Exercise goal: Your output should be the lines from the start of the data through the line containing "5. Realizar un", exactly and nothing more.

Records for the task:
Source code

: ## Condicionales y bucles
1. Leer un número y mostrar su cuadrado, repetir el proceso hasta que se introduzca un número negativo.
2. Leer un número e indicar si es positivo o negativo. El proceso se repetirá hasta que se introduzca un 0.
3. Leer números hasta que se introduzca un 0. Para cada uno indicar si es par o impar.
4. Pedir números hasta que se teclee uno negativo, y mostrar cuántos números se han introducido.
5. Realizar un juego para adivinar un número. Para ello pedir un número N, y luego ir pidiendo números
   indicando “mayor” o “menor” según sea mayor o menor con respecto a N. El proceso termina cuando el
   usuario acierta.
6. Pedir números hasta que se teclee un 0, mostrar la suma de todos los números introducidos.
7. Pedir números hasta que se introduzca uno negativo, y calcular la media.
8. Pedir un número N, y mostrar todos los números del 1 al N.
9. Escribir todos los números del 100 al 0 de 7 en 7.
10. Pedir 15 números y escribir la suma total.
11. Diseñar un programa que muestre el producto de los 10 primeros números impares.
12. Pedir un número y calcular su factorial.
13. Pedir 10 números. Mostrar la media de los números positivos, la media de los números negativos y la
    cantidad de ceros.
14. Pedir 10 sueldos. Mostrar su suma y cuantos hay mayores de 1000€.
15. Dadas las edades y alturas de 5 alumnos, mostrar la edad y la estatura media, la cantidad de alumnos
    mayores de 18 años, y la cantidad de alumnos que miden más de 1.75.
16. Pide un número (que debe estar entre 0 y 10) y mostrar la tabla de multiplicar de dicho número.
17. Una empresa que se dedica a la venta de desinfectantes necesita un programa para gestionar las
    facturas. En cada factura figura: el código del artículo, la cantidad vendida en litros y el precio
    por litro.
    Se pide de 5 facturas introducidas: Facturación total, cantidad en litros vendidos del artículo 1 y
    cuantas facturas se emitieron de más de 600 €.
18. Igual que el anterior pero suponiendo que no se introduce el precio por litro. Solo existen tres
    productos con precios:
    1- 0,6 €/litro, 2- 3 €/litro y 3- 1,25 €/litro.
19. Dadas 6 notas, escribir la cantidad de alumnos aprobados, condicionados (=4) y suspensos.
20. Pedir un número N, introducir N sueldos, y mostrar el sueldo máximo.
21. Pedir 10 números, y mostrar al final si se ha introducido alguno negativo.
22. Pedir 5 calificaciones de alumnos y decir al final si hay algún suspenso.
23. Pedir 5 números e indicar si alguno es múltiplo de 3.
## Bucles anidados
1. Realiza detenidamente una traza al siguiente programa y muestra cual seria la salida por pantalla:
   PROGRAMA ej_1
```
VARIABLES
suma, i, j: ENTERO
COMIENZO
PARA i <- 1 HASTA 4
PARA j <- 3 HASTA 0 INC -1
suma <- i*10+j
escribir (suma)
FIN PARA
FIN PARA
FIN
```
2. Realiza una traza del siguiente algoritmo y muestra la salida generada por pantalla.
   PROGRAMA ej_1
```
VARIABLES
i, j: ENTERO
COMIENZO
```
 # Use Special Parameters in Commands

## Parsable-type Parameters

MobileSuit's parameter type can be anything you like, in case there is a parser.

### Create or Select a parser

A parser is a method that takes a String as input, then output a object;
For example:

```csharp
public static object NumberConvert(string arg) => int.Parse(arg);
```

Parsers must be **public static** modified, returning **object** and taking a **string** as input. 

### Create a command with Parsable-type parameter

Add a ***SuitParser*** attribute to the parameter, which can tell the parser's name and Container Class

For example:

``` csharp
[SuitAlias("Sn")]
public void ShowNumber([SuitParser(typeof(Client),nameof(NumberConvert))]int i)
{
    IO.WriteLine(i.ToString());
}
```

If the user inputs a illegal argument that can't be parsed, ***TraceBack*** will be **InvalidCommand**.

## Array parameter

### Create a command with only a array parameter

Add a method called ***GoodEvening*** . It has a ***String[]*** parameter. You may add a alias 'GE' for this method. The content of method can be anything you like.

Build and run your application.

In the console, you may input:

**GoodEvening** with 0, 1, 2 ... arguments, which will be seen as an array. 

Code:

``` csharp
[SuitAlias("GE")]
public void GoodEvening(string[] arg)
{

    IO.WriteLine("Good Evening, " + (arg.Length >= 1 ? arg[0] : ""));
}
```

Expected answer:
Source code

: ## Condicionales y bucles
1. Leer un número y mostrar su cuadrado, repetir el proceso hasta que se introduzca un número negativo.
2. Leer un número e indicar si es positivo o negativo. El proceso se repetirá hasta que se introduzca un 0.
3. Leer números hasta que se introduzca un 0. Para cada uno indicar si es par o impar.
4. Pedir números hasta que se teclee uno negativo, y mostrar cuántos números se han introducido.
5. Realizar un juego para adivinar un número. Para ello pedir un número N, y luego ir pidiendo números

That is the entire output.